Finałowa trąba powietrzna, jaką Maja Kleczewska wywołała na scenie, jest tak gwałtowna, że zrywa z aktorów kostiumy i ludzkie maski.
Reżyserka zachowała strukturę szekspirowskiego dzieła, ale wpisała w nią współczesne treści. Dzięki improwizacjom i burzy mózgów bydgoskiego zespołu prześwietla relacje między postaciami jak rentgen. Uczestnicy psychodramy całkiem prywatnie wykrzykują z głębi trzewi, co ich boli w rodzinnych relacjach.
Oglądamy rodzinny koszmar wysnuty z aury "Ślubu" Gombrowicza. Wyspa jest może egzotyczna, jak u Szekspira, ale krzywo otynkowana lepianka na plaży jakaś polska. Ariel (Karolina Adamczyk) tańczy krakowiaka. Prospero (Michał Jarmicki) nie jest księciem ani mędrcem: to grubas w rozchełstanym szlafroku. Wegetuje w barłogu i rozwiązuje krzyżówki. "Debil" – mówi jego córka Miranda (świetna Marta Nieradkiewicz). Podpowiada rozwiązanie hasła "Człowiek, który nie ma wiedzy" i zwierza się z przemyśleń na temat rodzica.
Reżyserka zerwała z dziecinnie bajkowym mitem o idealnym Prosperze, którego skrzywdził brat Antonio. Stworzyła kolejny w ostatnim czasie spektakl o winie ojca wobec córki, dając portret zakompleksionego nieudacznika i domowego satrapy. Prosper zaraził Mirandę syndromem życia w oblężonej twierdzy, a Kalibana (Michał Czachor) wychował na skretyniałego pasierba (rozgrywa na komputerze pojedynek pomiędzy Jagiellonią Białystok i Cracovią). Wcale nie dziwi, że Trinkulo i Stafano, którzy przybyli na wyspę z Antoniem, robią na chłopaku wrażenie boskich postaci. A równie mocno jak alkohol upaja go myśl o zemście na Prosperze, choć najbardziej marzy o niej Miranda.

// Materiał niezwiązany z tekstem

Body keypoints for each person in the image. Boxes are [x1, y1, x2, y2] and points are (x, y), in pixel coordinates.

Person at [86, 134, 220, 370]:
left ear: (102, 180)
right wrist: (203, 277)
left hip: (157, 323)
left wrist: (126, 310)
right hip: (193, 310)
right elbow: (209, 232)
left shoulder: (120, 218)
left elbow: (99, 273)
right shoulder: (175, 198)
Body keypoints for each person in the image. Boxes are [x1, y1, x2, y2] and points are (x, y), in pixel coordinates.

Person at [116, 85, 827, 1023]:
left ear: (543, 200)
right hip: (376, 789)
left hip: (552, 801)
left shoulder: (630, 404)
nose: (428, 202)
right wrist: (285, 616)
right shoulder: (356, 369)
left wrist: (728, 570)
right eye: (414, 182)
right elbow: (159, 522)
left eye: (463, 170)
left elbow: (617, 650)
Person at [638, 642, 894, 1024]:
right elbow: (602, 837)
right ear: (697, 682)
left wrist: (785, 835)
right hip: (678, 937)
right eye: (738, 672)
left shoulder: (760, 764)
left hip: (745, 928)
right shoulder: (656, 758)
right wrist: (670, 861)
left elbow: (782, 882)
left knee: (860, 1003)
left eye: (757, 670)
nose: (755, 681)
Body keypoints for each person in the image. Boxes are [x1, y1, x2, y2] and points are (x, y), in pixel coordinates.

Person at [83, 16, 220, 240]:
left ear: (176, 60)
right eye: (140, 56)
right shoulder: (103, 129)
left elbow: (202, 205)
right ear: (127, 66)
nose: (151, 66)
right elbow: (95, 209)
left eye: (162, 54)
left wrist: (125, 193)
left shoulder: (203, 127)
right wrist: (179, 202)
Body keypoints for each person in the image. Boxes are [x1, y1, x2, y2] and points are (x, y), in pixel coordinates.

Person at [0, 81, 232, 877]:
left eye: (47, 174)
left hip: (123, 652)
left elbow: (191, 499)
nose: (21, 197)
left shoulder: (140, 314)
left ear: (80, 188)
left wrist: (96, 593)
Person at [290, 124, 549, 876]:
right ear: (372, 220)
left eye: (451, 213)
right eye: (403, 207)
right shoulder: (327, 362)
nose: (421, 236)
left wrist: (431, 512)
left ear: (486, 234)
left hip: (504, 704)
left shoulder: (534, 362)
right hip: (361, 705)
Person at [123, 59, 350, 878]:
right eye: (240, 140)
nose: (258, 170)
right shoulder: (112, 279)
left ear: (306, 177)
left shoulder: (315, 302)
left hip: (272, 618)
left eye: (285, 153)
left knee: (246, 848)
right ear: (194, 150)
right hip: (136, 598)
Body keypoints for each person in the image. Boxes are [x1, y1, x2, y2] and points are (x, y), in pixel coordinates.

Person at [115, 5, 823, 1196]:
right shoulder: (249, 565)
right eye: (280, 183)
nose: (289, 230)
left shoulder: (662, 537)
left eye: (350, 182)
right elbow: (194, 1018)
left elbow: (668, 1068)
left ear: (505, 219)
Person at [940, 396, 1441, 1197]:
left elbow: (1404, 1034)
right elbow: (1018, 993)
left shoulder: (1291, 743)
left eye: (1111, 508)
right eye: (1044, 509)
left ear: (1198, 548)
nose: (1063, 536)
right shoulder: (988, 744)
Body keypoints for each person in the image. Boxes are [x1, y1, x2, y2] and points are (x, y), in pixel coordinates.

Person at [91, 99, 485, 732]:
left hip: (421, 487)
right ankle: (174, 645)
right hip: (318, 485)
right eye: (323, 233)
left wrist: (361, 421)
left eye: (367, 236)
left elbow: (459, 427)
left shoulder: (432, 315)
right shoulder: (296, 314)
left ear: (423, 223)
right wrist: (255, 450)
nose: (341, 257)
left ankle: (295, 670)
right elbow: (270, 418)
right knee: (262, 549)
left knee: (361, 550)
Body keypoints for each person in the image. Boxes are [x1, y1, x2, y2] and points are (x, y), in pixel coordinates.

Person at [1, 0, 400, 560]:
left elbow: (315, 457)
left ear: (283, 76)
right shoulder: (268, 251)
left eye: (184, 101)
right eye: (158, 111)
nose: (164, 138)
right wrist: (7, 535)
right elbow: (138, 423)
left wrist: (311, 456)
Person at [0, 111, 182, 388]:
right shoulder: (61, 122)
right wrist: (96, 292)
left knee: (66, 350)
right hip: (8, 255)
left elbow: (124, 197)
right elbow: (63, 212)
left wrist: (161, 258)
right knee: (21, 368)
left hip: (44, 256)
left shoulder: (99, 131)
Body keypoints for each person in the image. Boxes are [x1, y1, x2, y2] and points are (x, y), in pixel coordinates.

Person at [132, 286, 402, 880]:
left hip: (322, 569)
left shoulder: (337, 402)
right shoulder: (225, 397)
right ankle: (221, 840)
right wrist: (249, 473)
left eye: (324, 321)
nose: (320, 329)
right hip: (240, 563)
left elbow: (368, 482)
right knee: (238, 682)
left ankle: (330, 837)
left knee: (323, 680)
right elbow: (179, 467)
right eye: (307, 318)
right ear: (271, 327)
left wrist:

Młoda, piękna dziewczyna pragnie wyzwolenia. Scena miłosna z Ferdynandem jest najlepsza. Marta Nieradkiewicz nie całuje Piotra Jankowskiego – ona pożera "męskie ciacho", mało się nie udławi "jabłkiem Adama". Pokazując uwalnianie się z dziewczęcej traumy, krzyczy jak zranione zwierzę. Niczym fontanna radości oblewa scenicznego kolegę wodą. Prosto z ust! To mocny portret fizjologii uczuć, ale i pożegnanie z grozą, jaką Miranda przeżyła, gdy z ojcem miała utonąć na rozkaz wuja.